Selection and biochemical characterisation of hsMNV.
(a) Samples of MNV were heated at 52°C for 30 min before cooling to 4°C. The surviving pool of viruses was subsequently passaged for 48 hours at 37°C on RAW264.7 cells. Prior to selection (‘wt’) and at each passage, the virus titre was determined by TCID50 on RAW264.7 cells (n = 2 ± SEM). Consecutive cycles of selection were performed. (b) The pool of virus heated at 52°C between passages (termed MNV52) and wtMNV were heated to a range of temperatures between 37°C and 70°C and virus titre determined by TCID50 assay on RAW264.7 cells (n = 4 ± SEM). (c) Virus samples were purified by sucrose density gradient, dialysed into PBS, and used for PaSTRy thermal stability assays using the nucleic acid dye SYTO-9. (d) The antigenicity of wtMNV or hsMNV was determined by ELISA with anti-VP1 antibodies, 2D3 and 4F9, after incubation at the indicated temperature (n = 2 ± SD). Numerical data for Fig 4 are provided in S2 Data. hsMNV, heat-stable MNV; MNV, murine norovirus; PaSTRy, Particle Stability Thermal Release; PBS, phosphate-buffered saline; TCID50, median tissue culture infectious dose; VP, viral protein; wt, wild type.
Fig 5.
hsMNV has ‘twisted’ P domain dimers relative to wtMNV.

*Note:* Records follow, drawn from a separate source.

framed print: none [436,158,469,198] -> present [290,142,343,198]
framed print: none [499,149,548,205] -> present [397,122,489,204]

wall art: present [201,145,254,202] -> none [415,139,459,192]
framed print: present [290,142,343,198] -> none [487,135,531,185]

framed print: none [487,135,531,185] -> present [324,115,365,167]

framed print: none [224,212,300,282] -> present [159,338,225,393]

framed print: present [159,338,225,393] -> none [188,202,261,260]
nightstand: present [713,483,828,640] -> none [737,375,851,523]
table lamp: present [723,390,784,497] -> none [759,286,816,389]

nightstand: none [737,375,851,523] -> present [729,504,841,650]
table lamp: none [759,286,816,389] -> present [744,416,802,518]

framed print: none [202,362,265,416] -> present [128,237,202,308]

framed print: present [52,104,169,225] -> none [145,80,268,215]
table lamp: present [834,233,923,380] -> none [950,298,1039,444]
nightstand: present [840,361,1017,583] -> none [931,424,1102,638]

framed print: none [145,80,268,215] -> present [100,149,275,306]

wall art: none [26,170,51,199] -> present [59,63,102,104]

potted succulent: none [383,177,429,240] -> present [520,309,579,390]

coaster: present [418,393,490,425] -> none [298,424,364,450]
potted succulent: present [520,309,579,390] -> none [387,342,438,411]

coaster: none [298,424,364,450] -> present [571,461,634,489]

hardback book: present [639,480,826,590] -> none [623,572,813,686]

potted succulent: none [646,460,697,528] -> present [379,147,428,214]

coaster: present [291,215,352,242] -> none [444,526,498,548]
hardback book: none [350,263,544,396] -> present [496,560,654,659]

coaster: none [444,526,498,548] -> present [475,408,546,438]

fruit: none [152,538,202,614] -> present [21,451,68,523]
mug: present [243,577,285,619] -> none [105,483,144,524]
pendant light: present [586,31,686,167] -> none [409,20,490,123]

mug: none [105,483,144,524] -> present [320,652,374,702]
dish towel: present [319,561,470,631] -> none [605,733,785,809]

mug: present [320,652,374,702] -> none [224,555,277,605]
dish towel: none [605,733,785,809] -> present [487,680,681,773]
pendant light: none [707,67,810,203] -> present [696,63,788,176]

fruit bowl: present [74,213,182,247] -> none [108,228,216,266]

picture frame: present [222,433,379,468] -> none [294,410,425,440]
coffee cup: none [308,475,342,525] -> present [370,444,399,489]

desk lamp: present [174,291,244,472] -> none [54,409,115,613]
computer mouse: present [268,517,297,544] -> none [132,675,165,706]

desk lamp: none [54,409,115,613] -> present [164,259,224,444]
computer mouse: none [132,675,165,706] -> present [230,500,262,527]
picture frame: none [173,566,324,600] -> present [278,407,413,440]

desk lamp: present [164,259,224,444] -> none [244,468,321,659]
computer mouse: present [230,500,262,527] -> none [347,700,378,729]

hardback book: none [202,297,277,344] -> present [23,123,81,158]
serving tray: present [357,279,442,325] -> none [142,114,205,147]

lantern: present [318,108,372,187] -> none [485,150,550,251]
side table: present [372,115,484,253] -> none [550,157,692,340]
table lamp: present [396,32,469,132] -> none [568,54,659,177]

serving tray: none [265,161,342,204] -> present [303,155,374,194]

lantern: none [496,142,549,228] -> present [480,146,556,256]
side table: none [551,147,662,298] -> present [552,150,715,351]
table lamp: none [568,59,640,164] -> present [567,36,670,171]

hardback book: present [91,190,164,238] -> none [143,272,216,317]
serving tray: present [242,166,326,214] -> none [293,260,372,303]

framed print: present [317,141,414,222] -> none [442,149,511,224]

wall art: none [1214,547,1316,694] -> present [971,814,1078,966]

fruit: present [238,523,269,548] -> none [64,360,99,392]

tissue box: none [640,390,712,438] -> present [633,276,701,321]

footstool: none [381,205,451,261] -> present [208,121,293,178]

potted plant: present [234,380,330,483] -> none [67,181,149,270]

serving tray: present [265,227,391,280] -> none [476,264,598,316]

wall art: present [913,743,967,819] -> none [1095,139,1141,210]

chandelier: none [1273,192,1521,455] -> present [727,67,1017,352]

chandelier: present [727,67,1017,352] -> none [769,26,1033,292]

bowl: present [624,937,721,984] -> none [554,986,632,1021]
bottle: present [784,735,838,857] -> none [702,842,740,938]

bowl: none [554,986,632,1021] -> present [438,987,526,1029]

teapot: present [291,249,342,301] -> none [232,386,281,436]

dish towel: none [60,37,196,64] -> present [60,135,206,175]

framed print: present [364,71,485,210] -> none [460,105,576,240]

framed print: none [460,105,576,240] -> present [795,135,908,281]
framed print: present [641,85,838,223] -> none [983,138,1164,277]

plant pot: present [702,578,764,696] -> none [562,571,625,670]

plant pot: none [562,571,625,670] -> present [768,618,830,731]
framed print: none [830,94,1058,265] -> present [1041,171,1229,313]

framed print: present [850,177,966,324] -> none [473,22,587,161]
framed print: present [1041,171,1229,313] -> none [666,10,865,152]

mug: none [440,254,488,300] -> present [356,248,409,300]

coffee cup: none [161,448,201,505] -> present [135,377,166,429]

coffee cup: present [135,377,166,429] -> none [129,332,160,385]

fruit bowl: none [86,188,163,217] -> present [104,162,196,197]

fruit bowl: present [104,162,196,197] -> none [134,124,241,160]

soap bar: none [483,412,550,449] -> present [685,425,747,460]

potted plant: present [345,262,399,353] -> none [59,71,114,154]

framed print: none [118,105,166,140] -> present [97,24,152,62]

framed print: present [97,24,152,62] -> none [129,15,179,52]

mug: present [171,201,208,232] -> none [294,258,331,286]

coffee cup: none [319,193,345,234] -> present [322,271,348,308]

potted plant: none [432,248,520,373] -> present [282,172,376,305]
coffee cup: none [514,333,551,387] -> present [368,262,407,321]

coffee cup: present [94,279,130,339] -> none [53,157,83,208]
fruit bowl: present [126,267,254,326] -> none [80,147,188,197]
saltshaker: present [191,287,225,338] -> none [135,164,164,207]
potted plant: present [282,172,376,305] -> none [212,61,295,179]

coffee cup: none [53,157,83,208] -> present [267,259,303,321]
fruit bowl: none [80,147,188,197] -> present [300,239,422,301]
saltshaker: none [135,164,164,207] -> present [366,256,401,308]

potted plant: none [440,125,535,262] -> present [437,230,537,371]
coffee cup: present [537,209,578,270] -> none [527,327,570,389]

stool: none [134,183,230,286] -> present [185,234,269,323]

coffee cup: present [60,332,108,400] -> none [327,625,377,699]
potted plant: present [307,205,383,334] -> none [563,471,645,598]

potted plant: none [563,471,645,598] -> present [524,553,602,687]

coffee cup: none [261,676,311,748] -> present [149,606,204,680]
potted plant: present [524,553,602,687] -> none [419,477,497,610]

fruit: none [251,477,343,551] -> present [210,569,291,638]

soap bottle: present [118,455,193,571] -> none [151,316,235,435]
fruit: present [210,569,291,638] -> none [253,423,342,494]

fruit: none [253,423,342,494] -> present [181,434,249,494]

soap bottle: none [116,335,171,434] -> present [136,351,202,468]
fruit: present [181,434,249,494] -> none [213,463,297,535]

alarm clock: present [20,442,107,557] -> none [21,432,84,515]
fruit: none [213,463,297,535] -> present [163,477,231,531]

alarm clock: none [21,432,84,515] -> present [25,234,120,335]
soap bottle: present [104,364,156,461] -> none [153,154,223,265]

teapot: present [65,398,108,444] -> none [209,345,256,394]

(a) Overlaid isosurface representations of wtMNV (grey) and hsMNV (orange) centred on the icosahedral 2-fold axis, shown at 1 σ after low-pass filtering both maps to the same resolution (4.0 Å). The back plane is clipped to remove the S domains. (b) Atomic coordinates for AB-type VP1 fitted into wtMNV (grey) or hsMNV (orange) density maps, centred on the AB dimer–CC dimer interface highlighted by the white arrowhead in (a). S domains are shown in green. The mutated residue is shown as magenta (wtMNV, L412) or dark purple (hsMNV, L412Q) spheres. Angles of rotation in 2 axes are indicated. (c) A ‘noncontacting’ class resulting from focussed classification of hsMNV CC-type P domains, shown at 2 σ. hsMNV, heat-stable MNV; MNV, murine norovirus; P domain, protruding domain; S domain, shell domain; VP, viral protein; wt, wild type.